Exercise brief: Output, word for word, the lines of this listing that fall between the line with "type (other than" and the line with "than or equal", counting both of those lines, and no others.

■ ■ ■ ■ ■

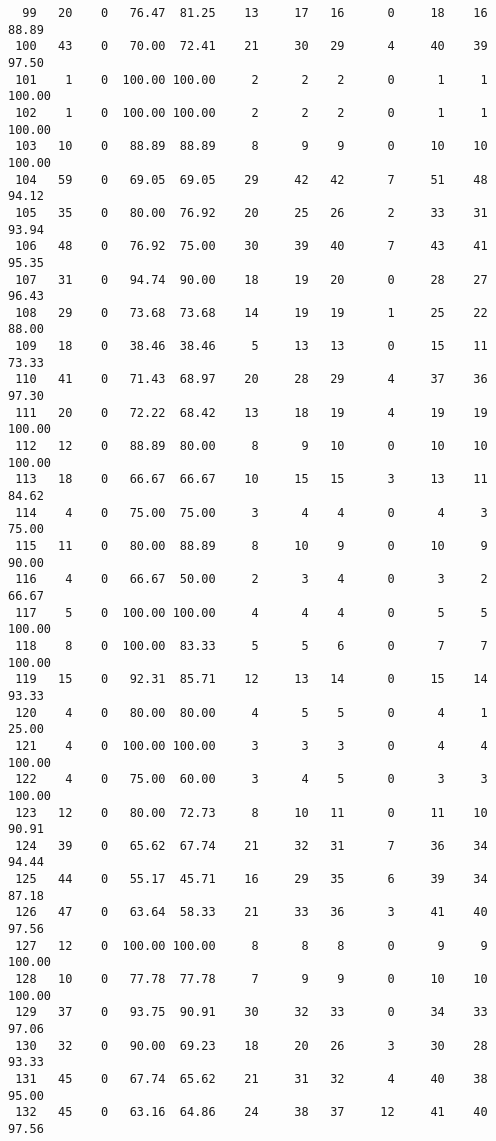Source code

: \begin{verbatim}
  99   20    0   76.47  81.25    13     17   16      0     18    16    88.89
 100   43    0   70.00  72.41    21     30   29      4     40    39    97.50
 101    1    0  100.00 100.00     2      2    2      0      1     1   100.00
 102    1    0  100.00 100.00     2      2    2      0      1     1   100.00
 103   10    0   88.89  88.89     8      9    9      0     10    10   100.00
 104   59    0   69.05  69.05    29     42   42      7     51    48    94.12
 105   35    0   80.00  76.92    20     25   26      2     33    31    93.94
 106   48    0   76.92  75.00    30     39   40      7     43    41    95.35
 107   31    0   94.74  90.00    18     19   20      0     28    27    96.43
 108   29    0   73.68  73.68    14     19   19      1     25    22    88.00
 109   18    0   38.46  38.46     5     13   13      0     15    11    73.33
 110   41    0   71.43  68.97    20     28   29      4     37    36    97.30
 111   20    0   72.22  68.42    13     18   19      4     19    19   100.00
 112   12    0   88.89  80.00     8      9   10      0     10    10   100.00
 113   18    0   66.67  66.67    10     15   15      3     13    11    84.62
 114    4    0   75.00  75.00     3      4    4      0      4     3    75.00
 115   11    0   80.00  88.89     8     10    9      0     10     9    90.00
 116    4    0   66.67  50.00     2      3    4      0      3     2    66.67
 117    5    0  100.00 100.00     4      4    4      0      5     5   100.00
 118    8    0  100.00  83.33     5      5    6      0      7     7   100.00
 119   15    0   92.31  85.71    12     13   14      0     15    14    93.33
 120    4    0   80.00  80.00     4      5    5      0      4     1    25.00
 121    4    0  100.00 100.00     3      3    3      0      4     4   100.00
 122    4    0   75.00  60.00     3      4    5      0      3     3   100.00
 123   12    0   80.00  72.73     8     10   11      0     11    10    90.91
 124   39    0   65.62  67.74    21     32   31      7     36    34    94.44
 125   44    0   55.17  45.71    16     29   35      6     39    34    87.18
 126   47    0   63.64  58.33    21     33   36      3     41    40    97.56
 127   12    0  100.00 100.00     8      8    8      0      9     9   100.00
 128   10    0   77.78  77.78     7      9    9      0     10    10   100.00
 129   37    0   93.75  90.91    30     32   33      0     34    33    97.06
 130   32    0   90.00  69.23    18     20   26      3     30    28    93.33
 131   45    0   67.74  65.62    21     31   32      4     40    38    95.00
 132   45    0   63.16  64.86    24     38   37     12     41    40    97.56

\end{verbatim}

■ ■ ■ ■ ■

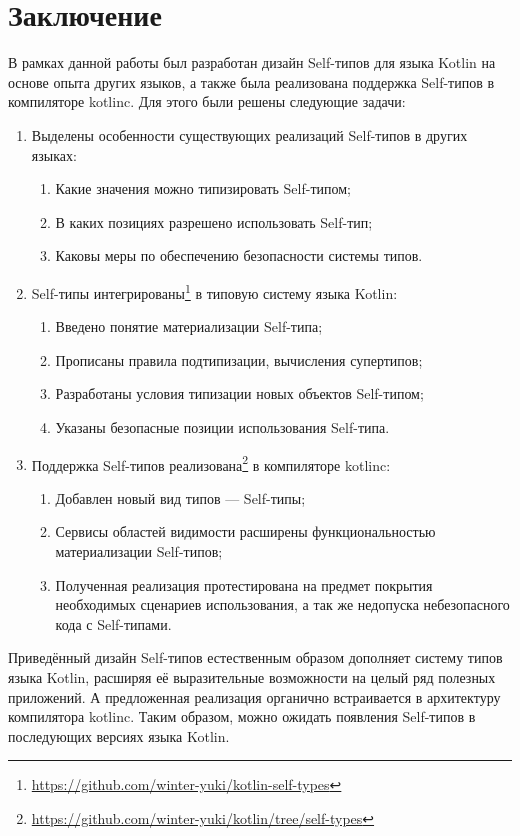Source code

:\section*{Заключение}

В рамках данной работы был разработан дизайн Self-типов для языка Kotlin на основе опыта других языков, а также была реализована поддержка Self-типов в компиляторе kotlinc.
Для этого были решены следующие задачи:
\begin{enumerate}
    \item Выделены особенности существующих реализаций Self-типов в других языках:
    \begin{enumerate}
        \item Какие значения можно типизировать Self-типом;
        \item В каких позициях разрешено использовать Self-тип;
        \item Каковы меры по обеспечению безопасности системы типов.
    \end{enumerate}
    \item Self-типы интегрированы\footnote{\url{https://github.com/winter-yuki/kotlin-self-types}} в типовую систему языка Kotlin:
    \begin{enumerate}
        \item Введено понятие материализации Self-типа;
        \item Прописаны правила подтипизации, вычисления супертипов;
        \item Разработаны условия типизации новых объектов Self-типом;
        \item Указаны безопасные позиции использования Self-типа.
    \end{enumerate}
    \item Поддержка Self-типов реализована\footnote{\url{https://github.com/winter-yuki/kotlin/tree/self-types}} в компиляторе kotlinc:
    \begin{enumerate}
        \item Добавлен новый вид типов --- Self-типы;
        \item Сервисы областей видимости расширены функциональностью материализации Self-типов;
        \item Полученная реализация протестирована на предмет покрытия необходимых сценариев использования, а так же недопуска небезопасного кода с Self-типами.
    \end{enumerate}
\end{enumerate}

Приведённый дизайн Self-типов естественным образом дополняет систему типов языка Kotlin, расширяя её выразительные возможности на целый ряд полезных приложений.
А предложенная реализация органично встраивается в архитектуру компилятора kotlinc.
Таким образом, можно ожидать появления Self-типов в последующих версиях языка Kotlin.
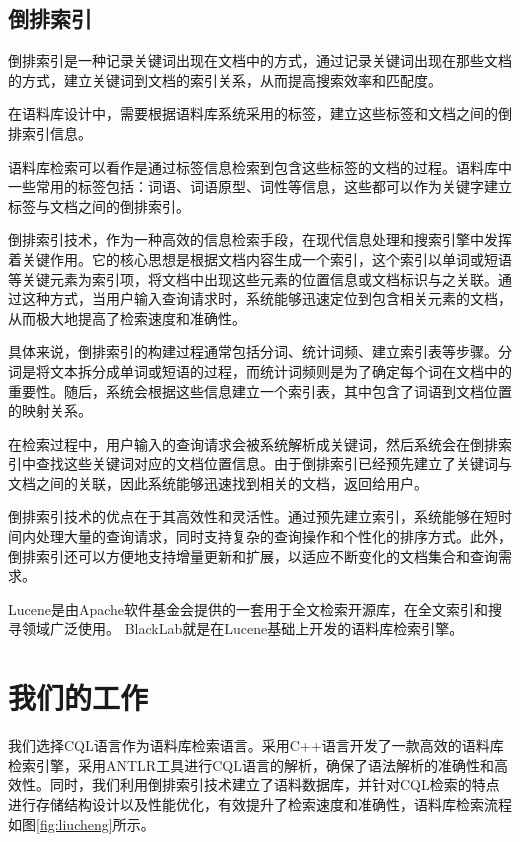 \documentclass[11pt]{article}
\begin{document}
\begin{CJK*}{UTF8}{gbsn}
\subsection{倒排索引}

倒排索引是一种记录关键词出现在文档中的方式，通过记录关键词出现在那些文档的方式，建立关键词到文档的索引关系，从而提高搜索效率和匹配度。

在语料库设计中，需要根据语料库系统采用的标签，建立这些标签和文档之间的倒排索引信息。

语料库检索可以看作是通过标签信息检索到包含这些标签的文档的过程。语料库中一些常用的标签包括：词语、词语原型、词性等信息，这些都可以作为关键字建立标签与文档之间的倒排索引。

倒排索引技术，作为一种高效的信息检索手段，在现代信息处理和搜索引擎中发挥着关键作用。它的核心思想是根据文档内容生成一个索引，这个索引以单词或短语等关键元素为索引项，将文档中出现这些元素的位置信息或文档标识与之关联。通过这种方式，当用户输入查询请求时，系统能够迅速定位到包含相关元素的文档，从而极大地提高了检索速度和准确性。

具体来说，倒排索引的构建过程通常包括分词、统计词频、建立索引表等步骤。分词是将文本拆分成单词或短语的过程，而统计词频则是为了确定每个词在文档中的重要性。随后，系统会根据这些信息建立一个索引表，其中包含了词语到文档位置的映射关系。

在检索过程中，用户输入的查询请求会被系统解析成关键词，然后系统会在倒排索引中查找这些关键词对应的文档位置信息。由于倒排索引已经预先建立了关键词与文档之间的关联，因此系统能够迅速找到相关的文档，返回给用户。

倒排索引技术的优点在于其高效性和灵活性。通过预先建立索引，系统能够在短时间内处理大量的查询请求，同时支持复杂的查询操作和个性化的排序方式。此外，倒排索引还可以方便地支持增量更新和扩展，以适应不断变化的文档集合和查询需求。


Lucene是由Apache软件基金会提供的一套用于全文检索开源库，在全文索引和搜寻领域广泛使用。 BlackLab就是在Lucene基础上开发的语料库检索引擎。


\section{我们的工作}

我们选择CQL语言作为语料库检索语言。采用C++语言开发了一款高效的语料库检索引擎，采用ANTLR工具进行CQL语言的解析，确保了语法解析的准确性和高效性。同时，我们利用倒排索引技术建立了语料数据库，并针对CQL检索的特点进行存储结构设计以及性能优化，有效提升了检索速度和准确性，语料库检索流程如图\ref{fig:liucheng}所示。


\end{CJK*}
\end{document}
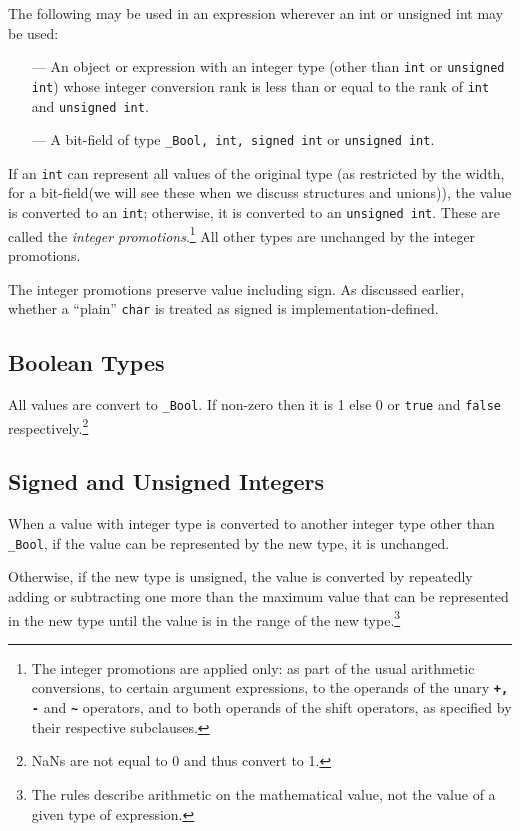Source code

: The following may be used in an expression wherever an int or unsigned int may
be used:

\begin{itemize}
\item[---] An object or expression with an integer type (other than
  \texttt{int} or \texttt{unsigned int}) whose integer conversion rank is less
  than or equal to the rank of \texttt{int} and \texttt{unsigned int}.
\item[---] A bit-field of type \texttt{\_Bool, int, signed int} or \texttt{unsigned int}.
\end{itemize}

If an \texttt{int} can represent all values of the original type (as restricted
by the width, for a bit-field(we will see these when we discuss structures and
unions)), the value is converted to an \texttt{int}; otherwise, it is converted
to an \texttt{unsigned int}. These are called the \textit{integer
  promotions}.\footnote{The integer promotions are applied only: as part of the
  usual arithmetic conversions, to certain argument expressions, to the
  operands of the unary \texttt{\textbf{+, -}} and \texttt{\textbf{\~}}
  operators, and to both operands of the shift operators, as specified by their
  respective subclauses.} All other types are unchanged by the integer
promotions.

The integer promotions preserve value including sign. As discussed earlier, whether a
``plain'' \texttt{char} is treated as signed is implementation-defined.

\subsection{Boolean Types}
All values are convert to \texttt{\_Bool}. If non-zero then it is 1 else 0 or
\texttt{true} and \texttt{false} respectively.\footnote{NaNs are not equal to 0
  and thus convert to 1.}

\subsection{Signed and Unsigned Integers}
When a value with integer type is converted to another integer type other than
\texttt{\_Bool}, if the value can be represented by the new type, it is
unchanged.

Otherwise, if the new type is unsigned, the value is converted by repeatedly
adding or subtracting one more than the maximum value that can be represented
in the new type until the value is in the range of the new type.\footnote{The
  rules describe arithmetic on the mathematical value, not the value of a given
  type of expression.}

■ ■ ■ ■ ■

Exercise solution:
\item[---] An object or expression with an integer type (other than
  \texttt{int} or \texttt{unsigned int}) whose integer conversion rank is less
  than or equal to the rank of \texttt{int} and \texttt{unsigned int}.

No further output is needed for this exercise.